UK

Sunak stresses ‘united team’ following dramatic reshuffle

Foreign Secretary Lord David Cameron during a meeting of the new-look Cabinet (Kin Cheung/PA)
Foreign Secretary Lord David Cameron during a meeting of the new-look Cabinet (Kin Cheung/PA) Foreign Secretary Lord David Cameron during a meeting of the new-look Cabinet (Kin Cheung/PA)

Rishi Sunak hailed his “strong and united team” at his first Cabinet meeting following the dramatic reshuffle that saw Lord David Cameron appointed Foreign Secretary and Suella Braverman sacked.

The reshuffle, which has angered some on the Tory right, has seen Sunak loyalists appointed to senior posts as the Prime Minister bids to revive his electoral fortunes.

Surrounded by a new-look Cabinet following the sacking of Mrs Braverman, Mr Sunak promised “big, bold decisions that will drive change”.

With Lord Cameron attending his first Cabinet since his resignation as Prime Minister in 2016, Mr Sunak offered a “warm welcome to those for whom it’s their first Cabinet and also a welcome to those for whom it may not be their first time”.

Cabinet Meeting
Cabinet Meeting Prime Minister Rishi Sunak chairs the Cabinet meeting on Tuesday (Kin Cheung/PA)

He said: “Our purpose is nothing less than to make the long-term decisions that are going to change our country for the better.

“I know that this strong and united team is going to deliver that change for everybody.”

The Prime Minister faces a crunch week ahead, with new inflation figures and the Supreme Court’s Rwanda ruling expected on Wednesday.

Chancellor Jeremy Hunt will also deliver his autumn statement next week.

The ruling by top judges on the landmark policy to “stop the boats” crossing the Channel will be a key moment in Mr Sunak’s premiership.

The ousted Mrs Braverman, a vocal champion for the scheme who warned on Monday she will have “more to say in due course”, could add to pressure by championing leaving the European Court of Human Rights if the Government loses the appeal.

The reshuffle is designed to prepare the Tories for the next general election, but it has also risked inflaming the rift in the Conservative Party.

Former minister Dame Andrea Jenkyns submitted a furious letter of no confidence in Mr Sunak to the Tory backbench 1922 Committee as a result of the decision.

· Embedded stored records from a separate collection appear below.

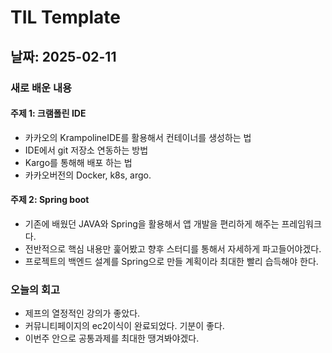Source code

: # TIL Template

## 날짜: 2025-02-11

### 새로 배운 내용
#### 주제 1: 크램폴린 IDE
- 카카오의 KrampolineIDE를 활용해서 컨테이너를 생성하는 법
- IDE에서 git 저장소 연동하는 방법
- Kargo를 통해해 배포 하는 법
- 카카오버전의 Docker, k8s, argo.

#### 주제 2: Spring boot
- 기존에 배웠던 JAVA와 Spring을 활용해서 앱 개발을 편리하게 해주는 프레임워크다.
- 전반적으로 핵심 내용만 훑어봤고 향후 스터디를 통해서 자세하게 파고들어야겠다.
- 프로젝트의 백엔드 설계를 Spring으로 만들 계획이라 최대한 빨리 습득해야 한다.

### 오늘의 회고
- 제프의 열정적인 강의가 좋았다.
- 커뮤니티페이지의 ec2이식이 완료되었다. 기분이 좋다.
- 이번주 안으로 공통과제를 최대한 땡겨봐야겠다.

Deputy Tory chairman Lee Anderson was among hardline MPs at a Commons meeting where concerns were shared about Mrs Braverman’s ousting after she accused the police of bias.

New party chair Richard Holden sought to play down tensions on Tuesday, stressing the need to focus on the Labour opposition and pitching his party as a “broad church”.

Foreign Secretary Lord David Cameron
Foreign Secretary Lord David Cameron Foreign Secretary Lord David Cameron during a meeting of the new-look Cabinet (Kin Cheung/PA)

“What we don’t do is have small splinter parties ahead of a general election and then a deal cooked up behind the scenes,” he said.

“What you see is a broad church, Conservative Party with a common goal, united together in what it is deciding to put forward to the country.”

Mr Holden, elected in 2019 for the so-called red wall seat of North West Durham, replaced Greg Hands following a string of by-election losses and a mauling in council contests during his nine months in charge.